February 10, 2014 [The Grand Budapest Hotel]

When Jane Eyre hides in her window-seat from those horrible step-siblings, the dark heavy curtain on one side, the winter outside the glass on the other, a book in her hand (or for a brief time her own thoughts in her head), I knew I had been there, done that: the best nostalgia, the remembrance of a past I'd never lived through—or maybe some version of it found hiding under my grandparents' dining-room table or standing alone in the back yard. Book or no book, I know what Jane wants and remember how to be there and do that.
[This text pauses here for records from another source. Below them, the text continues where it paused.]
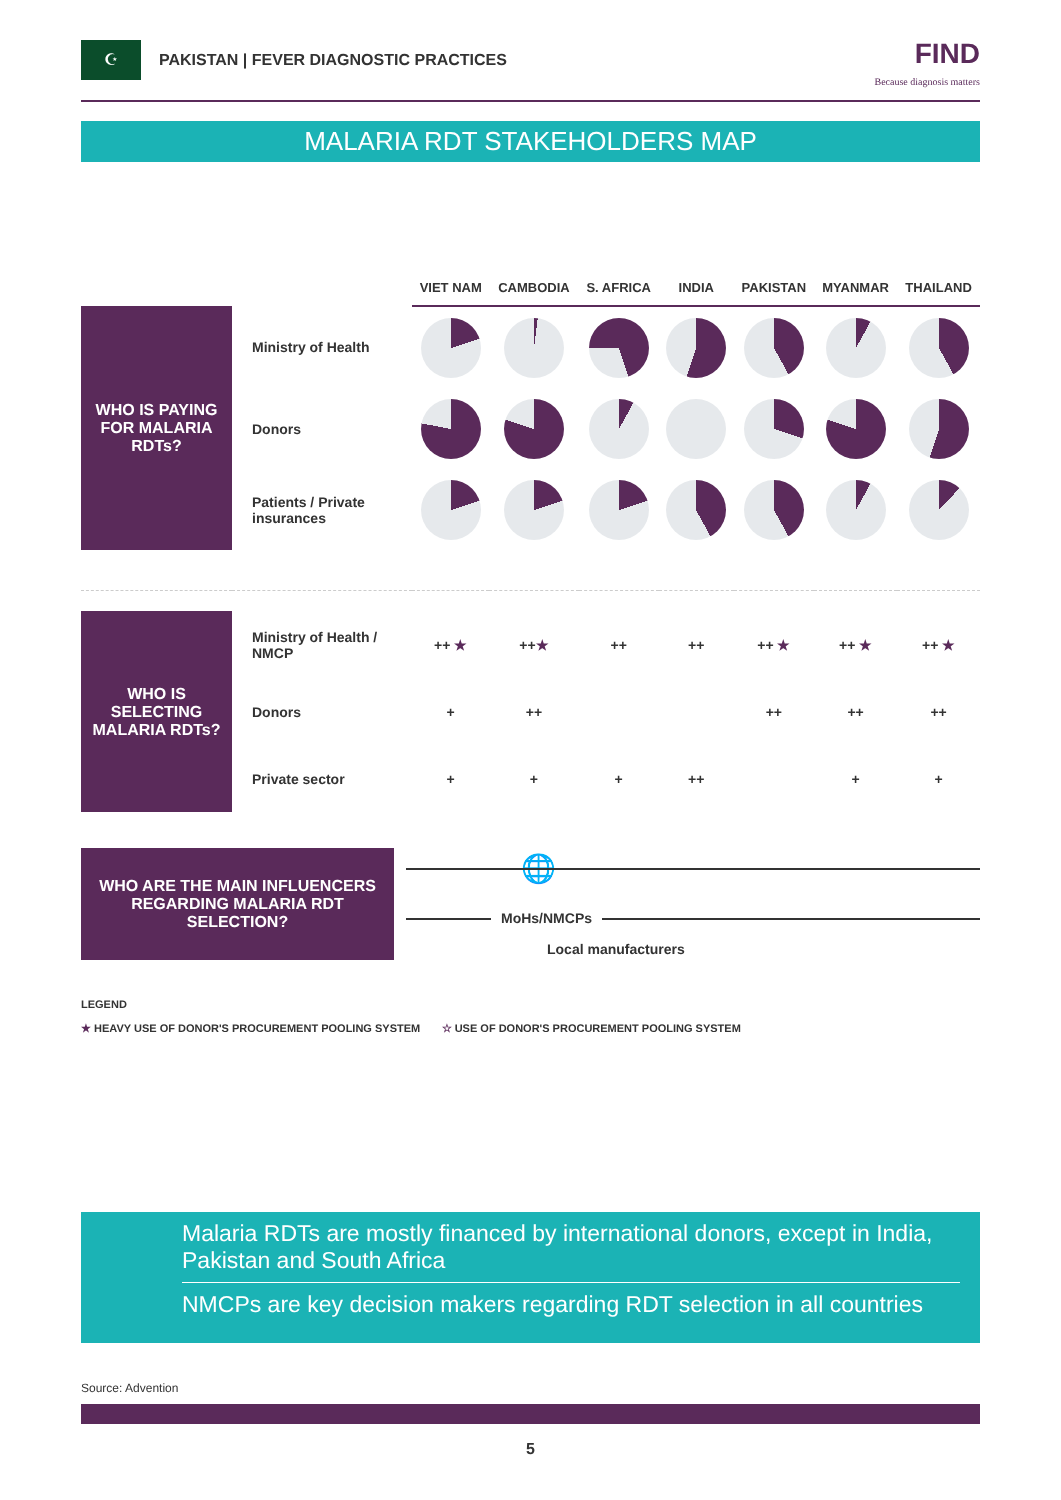☪ PAKISTAN | FEVER DIAGNOSTIC PRACTICES
FIND
Because diagnosis matters
MALARIA RDT STAKEHOLDERS MAP
| | | VIET NAM | CAMBODIA | S. AFRICA | INDIA | PAKISTAN | MYANMAR | THAILAND |
| --- | --- | --- | --- | --- | --- | --- | --- | --- |
| WHO IS PAYING FOR MALARIA RDTs? | Ministry of Health | | | | | | | |
| | Donors | | | | | | | |
| | Patients / Private insurances | | | | | | | |
| WHO IS SELECTING MALARIA RDTs? | Ministry of Health / NMCP | ++ ★ | ++ ★ | ++ | ++ | ++ ★ | ++ ★ | ++ ★ |
| | Donors | + | ++ | | | ++ | ++ | ++ |
| | Private sector | + | + | + | ++ | | + | + |
WHO ARE THE MAIN INFLUENCERS
REGARDING MALARIA RDT SELECTION?
🌐
MoHs/NMCPs
Local manufacturers
LEGEND
★ HEAVY USE OF DONOR'S PROCUREMENT POOLING SYSTEM ☆ USE OF DONOR'S PROCUREMENT POOLING SYSTEM
Malaria RDTs are mostly financed by international donors, except in India, Pakistan and South Africa
NMCPs are key decision makers regarding RDT selection in all countries
Source: Advention
5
The Grand Budapest Hotel drops us like exploring children down the dumbwaiter of a hotel not in ruins—no, hiding beneath the ruins: the hotel under the hotel, like Freud's reminder that when we wander around on the surface of Rome, downstairs the other Romes pile like hollow bricks, a miles-deep foundation for the one whose sidewalks we wear down—until a new one grows above us, after us. And the old ones, Freud insists, whisper in dreams to our city, speaking in tongues until we think we've learned a new language—but it's the mystery-talk, the-I-don't-know, then the Now (and all the languages in between), explaining the rules of the Society of the Crossed Keys, turning me over in my sleep like a snoring Lobby Boy—sweets crammed in my mouth and heroes shot like dogs outside the train that refuses to stay, that denies the chance to let me hop on and make that imaginary past real, as real as Gustave H. managed it, bullshit fake memory and all, golden and venerable.